I'd suggest that we adopt the same maintenance policy as Spark does, 2.4.x and 3.x. It will take a while for people to upgrade Spark 3, when this library will be useful (arguably, more useful since we equip them with features from Spark 3). That said, it looks good to get rid of legacy stuff older than those versions.

@manuzhang - using the Spark maintenance policy sounds like a good approach. Thanks!

Do you know where Spark lists the versions that are still being maintained? Node has a nice release schedule (well, nicely published, not nice that it changes so much). I did some Googling and couldn't find anything like this for Spark.

Thanks again for the great ideas.

Is a version of this available for Spark 3.0.0? Am eager to try it out.

@MrPowers is there any ETA on a 3.0 compatible version?

@dbeavon @darrenhaken - thanks for reaching out. The spark-daria JAR files that are compiled with Scala 2.12 can be used with Spark 3, here's an example.

scalaVersion := "2.12.10"

libraryDependencies += "org.apache.spark" %% "spark-sql" % "3.0.0" % "provided"
libraryDependencies += "org.apache.spark" %% "spark-mllib" % "3.0.0" % "provided"

libraryDependencies += "mrpowers" % "spark-daria" % "0.37.1-s_2.12" % "test"
libraryDependencies += "MrPowers" % "spark-fast-tests" % "0.21.1-s_2.12" % "test"
libraryDependencies += "org.scalatest" %% "scalatest" % "3.0.1" % "test"

Let me know if the Scala 2.12 JAR works for you!

@MrPowers I will test this on Monday, thanks for getting back to me with a solution. Fingers crossed

Sorry for the basic question. What does the % "test" part do?

I'm trying to use this from within jupyter lab. I specify that dependency with the interop.load.ivy command using the following identifiers:
org="mrpowers" name="spark-daria" rev="0.37.0-s_2.12"
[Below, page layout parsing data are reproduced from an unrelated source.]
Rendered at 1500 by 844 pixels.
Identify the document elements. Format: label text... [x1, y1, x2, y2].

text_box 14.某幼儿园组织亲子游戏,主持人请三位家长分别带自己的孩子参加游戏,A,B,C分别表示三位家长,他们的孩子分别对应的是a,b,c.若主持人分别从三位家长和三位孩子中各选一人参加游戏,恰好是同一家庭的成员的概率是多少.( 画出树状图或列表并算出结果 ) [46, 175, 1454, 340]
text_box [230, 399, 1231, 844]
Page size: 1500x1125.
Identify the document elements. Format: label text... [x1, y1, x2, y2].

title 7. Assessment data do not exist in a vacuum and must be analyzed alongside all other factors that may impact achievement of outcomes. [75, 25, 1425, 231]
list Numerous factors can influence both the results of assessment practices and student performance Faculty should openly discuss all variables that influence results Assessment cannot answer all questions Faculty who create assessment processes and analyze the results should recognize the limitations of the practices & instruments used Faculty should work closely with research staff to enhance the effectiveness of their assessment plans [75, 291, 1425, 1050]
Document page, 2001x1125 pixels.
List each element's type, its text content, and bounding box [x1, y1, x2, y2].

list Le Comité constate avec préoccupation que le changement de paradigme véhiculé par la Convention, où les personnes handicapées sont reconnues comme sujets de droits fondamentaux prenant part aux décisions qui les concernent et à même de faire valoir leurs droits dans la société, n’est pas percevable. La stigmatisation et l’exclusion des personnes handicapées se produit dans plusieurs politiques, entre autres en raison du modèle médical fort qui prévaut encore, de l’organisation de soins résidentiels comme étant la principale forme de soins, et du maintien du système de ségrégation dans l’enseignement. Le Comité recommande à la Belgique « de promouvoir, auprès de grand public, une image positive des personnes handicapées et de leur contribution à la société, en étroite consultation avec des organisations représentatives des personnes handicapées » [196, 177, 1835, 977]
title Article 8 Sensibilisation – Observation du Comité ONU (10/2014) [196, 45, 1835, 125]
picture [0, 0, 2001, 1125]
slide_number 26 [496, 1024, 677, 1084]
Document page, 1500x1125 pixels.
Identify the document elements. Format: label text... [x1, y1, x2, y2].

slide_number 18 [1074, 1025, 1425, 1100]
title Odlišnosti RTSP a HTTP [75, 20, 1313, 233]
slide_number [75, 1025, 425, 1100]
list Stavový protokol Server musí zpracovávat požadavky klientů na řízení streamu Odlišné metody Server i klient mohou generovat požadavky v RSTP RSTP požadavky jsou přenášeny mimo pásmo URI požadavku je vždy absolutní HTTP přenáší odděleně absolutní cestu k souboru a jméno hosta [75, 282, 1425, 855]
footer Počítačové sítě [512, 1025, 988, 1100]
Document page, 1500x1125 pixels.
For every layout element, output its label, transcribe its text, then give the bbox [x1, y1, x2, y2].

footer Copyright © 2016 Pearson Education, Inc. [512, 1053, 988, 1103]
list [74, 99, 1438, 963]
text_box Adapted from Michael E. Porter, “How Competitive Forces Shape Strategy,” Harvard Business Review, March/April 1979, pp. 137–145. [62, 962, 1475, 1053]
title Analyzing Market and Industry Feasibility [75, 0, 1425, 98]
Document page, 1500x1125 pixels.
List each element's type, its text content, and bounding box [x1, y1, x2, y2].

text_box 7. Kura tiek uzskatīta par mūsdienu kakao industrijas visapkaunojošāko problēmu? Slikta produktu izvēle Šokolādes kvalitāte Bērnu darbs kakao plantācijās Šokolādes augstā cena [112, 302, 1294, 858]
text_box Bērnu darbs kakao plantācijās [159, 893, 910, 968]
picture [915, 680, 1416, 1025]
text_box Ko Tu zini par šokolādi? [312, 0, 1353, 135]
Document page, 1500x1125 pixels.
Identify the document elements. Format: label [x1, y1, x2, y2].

... and it is trying to download from the following repository:
https://mvnrepository.com/artifact/mrpowers/spark-daria/0.37.0-s_2.12

... but I get an error. The error is a bit obscure.
java.lang.Exception: Failed to resolve ivy dependencies:Error downloading mrpowers:spark-daria:0.37.0-s_2.12
not found: C:\Users\dbeavon.ivy2\local\mrpowers\spark-daria\0.37.0-s_2.12\ivys\ivy.xml

For now I think I'll just try to download the jar itself and explicitly load it from a local directory. That may work better than relying on ivy/maven. I'll let you know if it doesn't work.

Just a quick follow-up. I got the jar to work by just downloading it manually.

Given that jupyter lab wasn't able to download that dependency, I also tested from intellij/sbt and it gives the a similar error message, like so:

[error] (update) sbt.librarymanagement.ResolveException: Error downloading mrpowers:spark-daria:0.37.1-s_2.12
[error] Not found
[error] Not found
[error] not found: C:\Users\dbeavon.ivy2\local\mrpowers\spark-daria\0.37.1-s_2.12\ivys\ivy.xml
[error] not found: https://repo1.maven.org/maven2/mrpowers/spark-daria/0.37.1-s_2.12/spark-daria-0.37.1-s_2.12.pom
[error] (ssExtractDependencies) sbt.librarymanagement.ResolveException: Error downloading mrpowers:spark-daria:0.37.1-s_2.12

Created a Spark 3 branch: #135

Going to make a major 1.0 release once the project is officially switched over to Spark 3.

The project will stop supporting Spark 2 with new features, but the old JAR files will still be available for anyone that's still on Spark 2.

Let me know if you have any feedback / comments on the plan!